PS. The reason for wanting to build a room-in-room in the top part of the "L" at a later time, is to be able to record in it, while monitoring outside of the room. Nothing more. The room itself bleeds very little sound both outwards and inwards at this time. Also, I have a ventilation system in the house which sends heated fresh air into the studio, and the sound of the air flowing into the room is making some noise which I want to avoid by doing this, so I don't have to shut down the ventilation system when we do vocal takes.


----------



## John_Magnus (Nov 4, 2013)

I see the picture I added from Tinypic did not appear, not sure what happened. Here goes, attempt #2 


http://i42.tinypic.com/29bjchz.png


----------



## bpape (Sep 14, 2006)

A is more predictable but B gives your walls helping push reflections back toward the rear of the room and most likely actually more symmetry, at least in what woudl be the front 1/3 of the space. Really just a trade off so work with what's better for usability and ability to treat. 
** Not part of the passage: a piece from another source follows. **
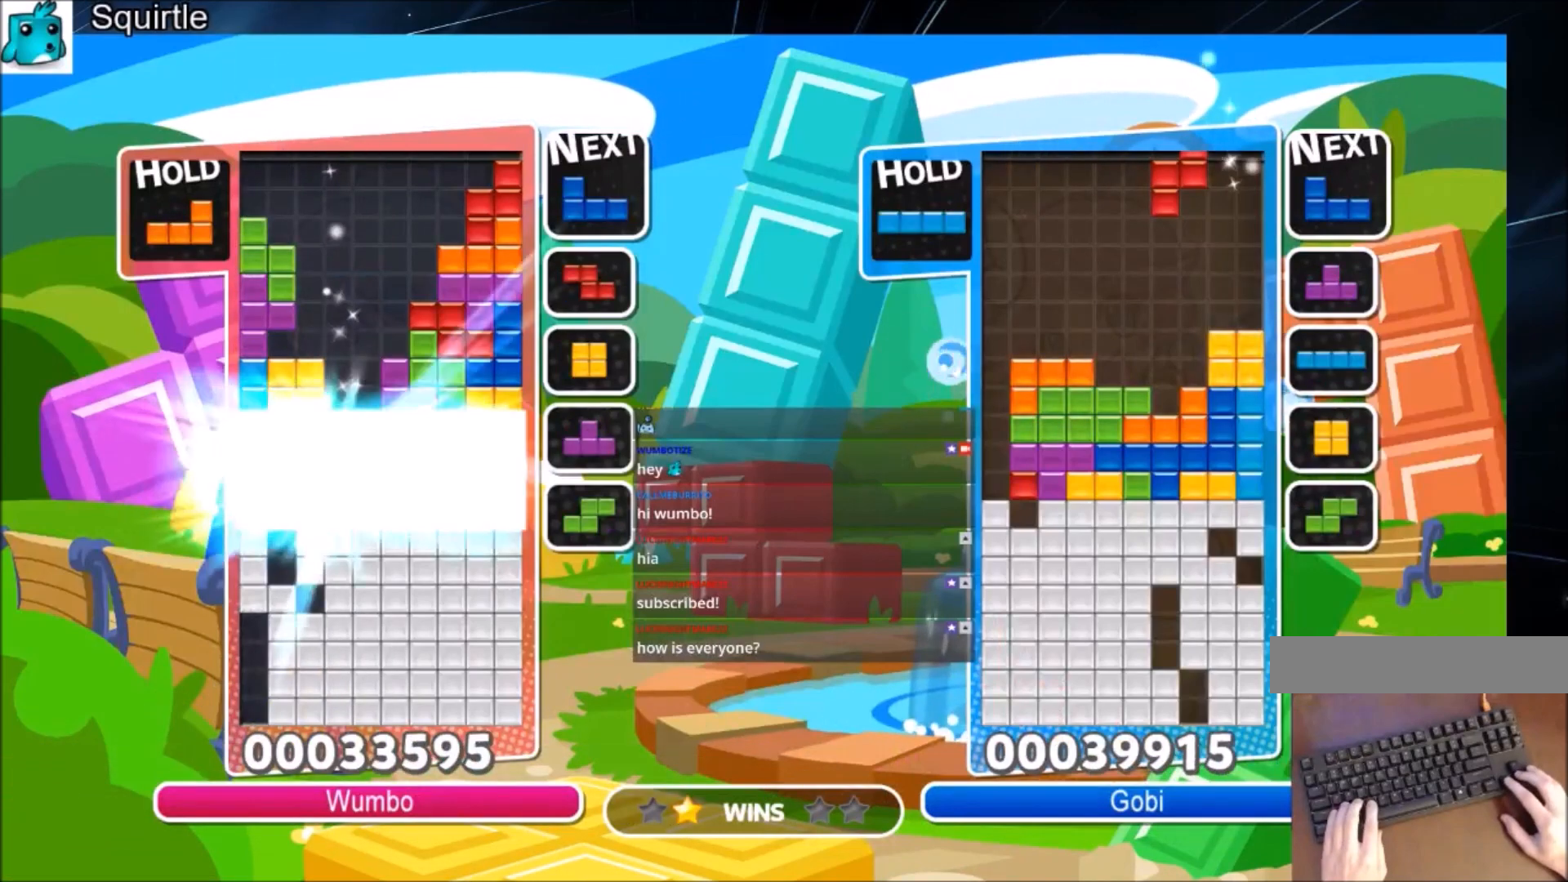
{"keys": [], "events": []}
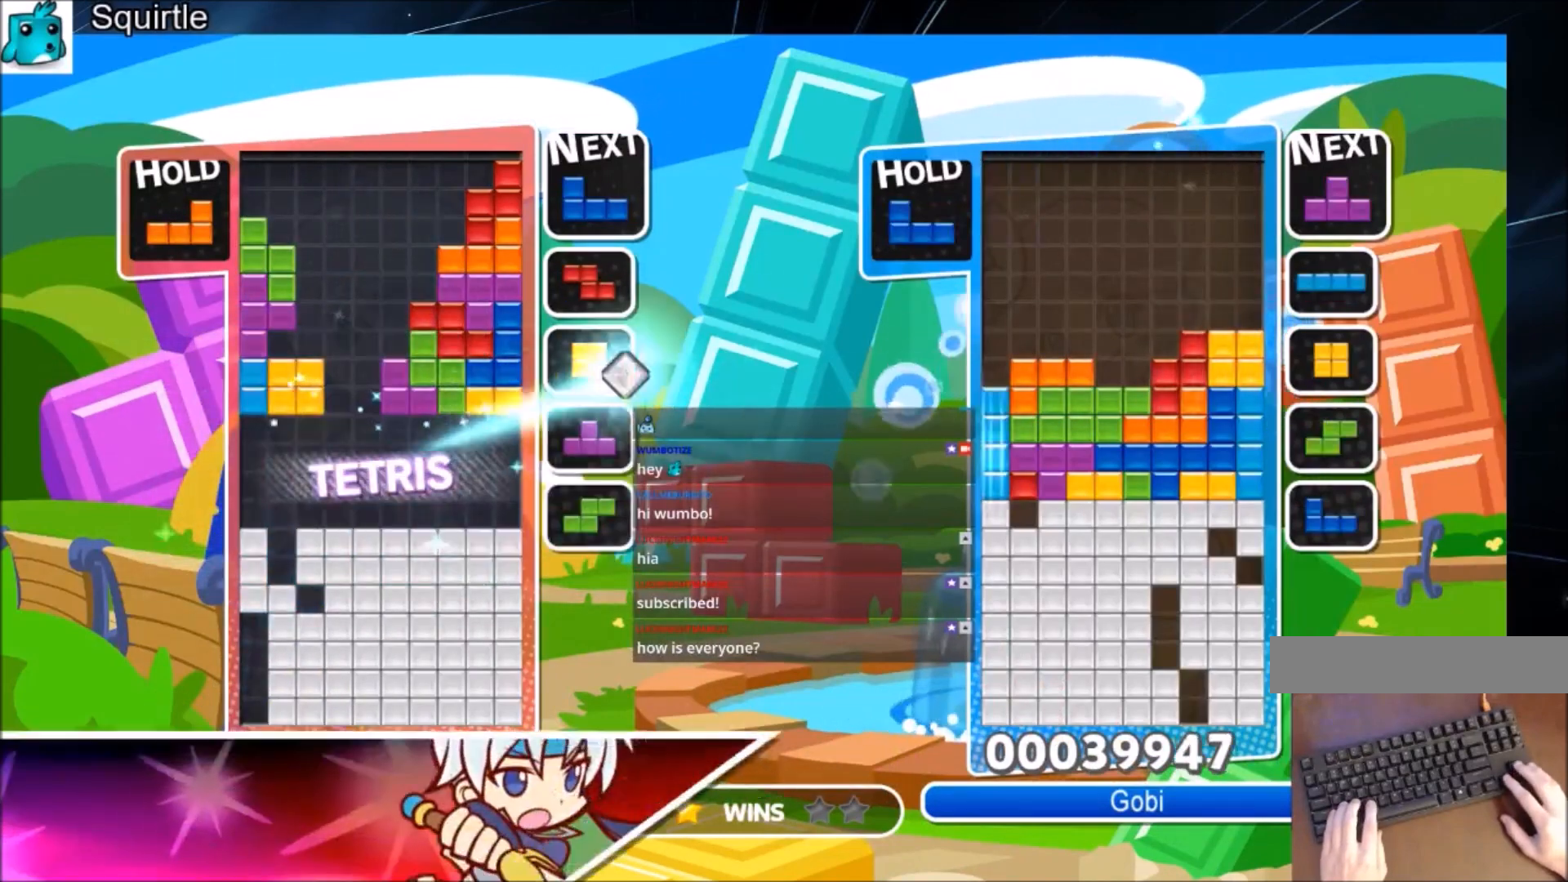
{"keys": ["up"], "events": [[134, "left", "down"], [134, "up", "down"], [134, "z", "down"], [200, "left", "up"], [267, "z", "up"]]}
While it does take some time, it would be worth your while to experiment with both setups and see what you feel the better starting point is. Very tough to make this call purely from a picture without listening. I've seen both work well and both work badly.


----------



## mrterry (Jun 14, 2013)

Hello John, 

Give me an e-mail address and I will send you some photos of what we did for a DJ/musician (yes, they do exist!!) who had real problems with his half-basement studio and was in a similar type of situation as you are.

OK, the room was more or less just a rectangle with a 200 cm ceiling but he was only using about half of it for the control room/mix area. All hard surfaces, of course, and a very noticeable bass hump that made mixes very inaccurate. 

As always, budget was a problem but he ended up a happy bunny 

Coming back to some of your questions, I would tend to go with Solution A, having had to work with similar situations on the past. You are basically in a nearfield monitoring situation so getting the space around you to give a decent response is the most vital.

However, at the end of the day, it is what works best for you as a working environment. Compromises will be inevitable!

Not too sure of your reasoning behind a 'room-in-a-room' with regards to aircon (or air exchange): is too high an air velocity the problem? In this case, you will either have to reduce the flow rate or turn it off. However, you do not want the girl singer to pass out during vocal takes 

The problem with airflow is that we do not hear it (or more correctly, the brain discards it) but the microphone does, and therein lies the problem.

If isolation is not an issue with your room, it seems to me over the top to go in this direction. However, a float floor is always useful. As a by-the-by, is the ceiling height the bare ceiling or with the suspended grid in place? There are ready-made acoustic elements that will drop into a ceiling frame and you could consider a mixture of absorption and diffusion.

The combined control room/studio is not a new approach but it can work well with good planning and thinking about what it is that you want to do. If George Massenburg can do it...

Cheers, TN


----------